Several days ago I played a course on the outskirts of Belfast that I hadn’t played before.  I managed to lose several balls on the first few holes – it took a while before I got into the swing of things!  Not knowing the course, I hit a cracker of an shot on an early hole but it travelled too far (it was a dog leg) and I groaned when I caught a glimpse of what looked like a white stake in the vicinity of where I reckoned my ball had finished.  When we reached the ball it was really hard to work out whether or not it was out of bounds – we could only locate one white stake!  In the end, my playing partners decided that the ball was in play, however it had no effect on the outcome of the game as the rough was penal and I ended up dinging the hole!

Usually out of bounds is marked by white stakes and often the greenkeepers will mark the boundary with a white line.  In other situations a fence or wall may define out of bounds.
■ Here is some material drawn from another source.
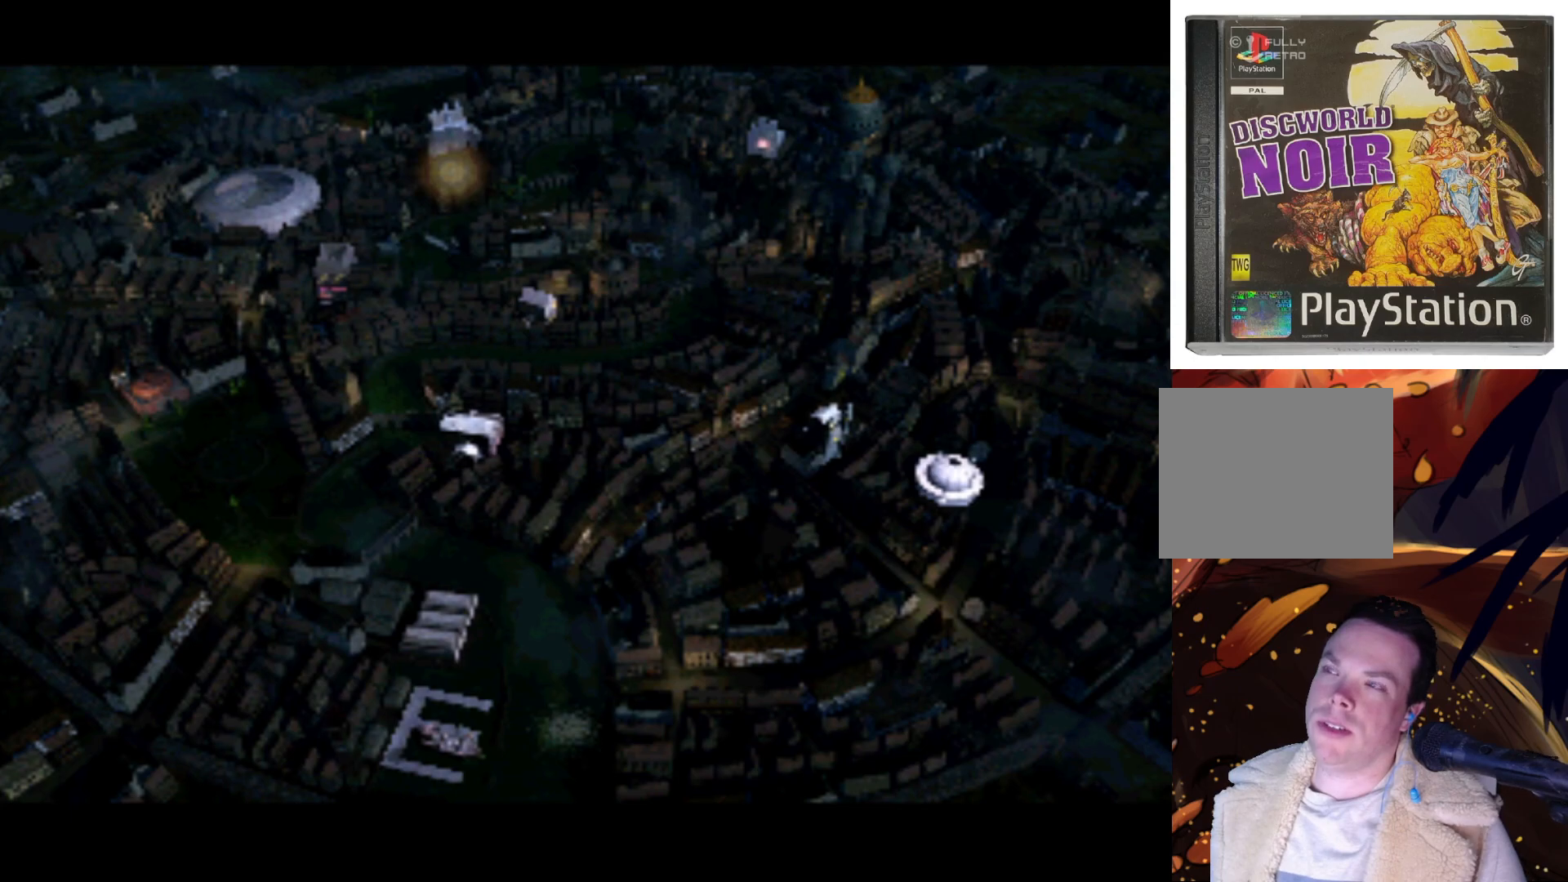
{"buttons": [], "left_stick": "center", "right_stick": "center", "events": [[100, "DPAD_UP", "up"]]}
What happens if your ball comes to rest on the line or boundary?  Is it in play or out of bounds?

Rule 18.2 states

A ball at rest is out of bounds only when all of it is outside the boundary edge of the courseA ball is in bounds when any part of the ball:

  • Lies on or touches the ground or anything else (such as any natural or artificial object) inside the boundary edge, or
  • Is above the boundary edge or any other part of the course.


When a line on the ground is used, the line itself is out of bounds. However, a ball is deemed in bounds still even if only a small part of it lies on the course side of the boundary line, as shown above.

If white stakes are used at intervals, the out of bounds line is the direct line from one stake to the next.  This may sometimes become a matter of tricky judgment with the naked eye, but it is not unknown for referees in big events to carry a piece of string around with them to help them determine if a ball lies in or out of bounds!

You may stand out of bound to hit a ball that’s in bounds, however you may not move a white stake, even if it interferes with your swing!

If your ball is deemed to be out of bounds you must play another ball from where you last played under penalty of stroke and distance (Rule 14.6), whether from the tee or fairway. So if it was your tee-shot that had gone OOB, you would now be playing three off the tee.  If there is any chance that your ball may have gone OOB, it is best practice to hit a provisional ball, so you don’t waste time having to do the walk of shame back to the tee box!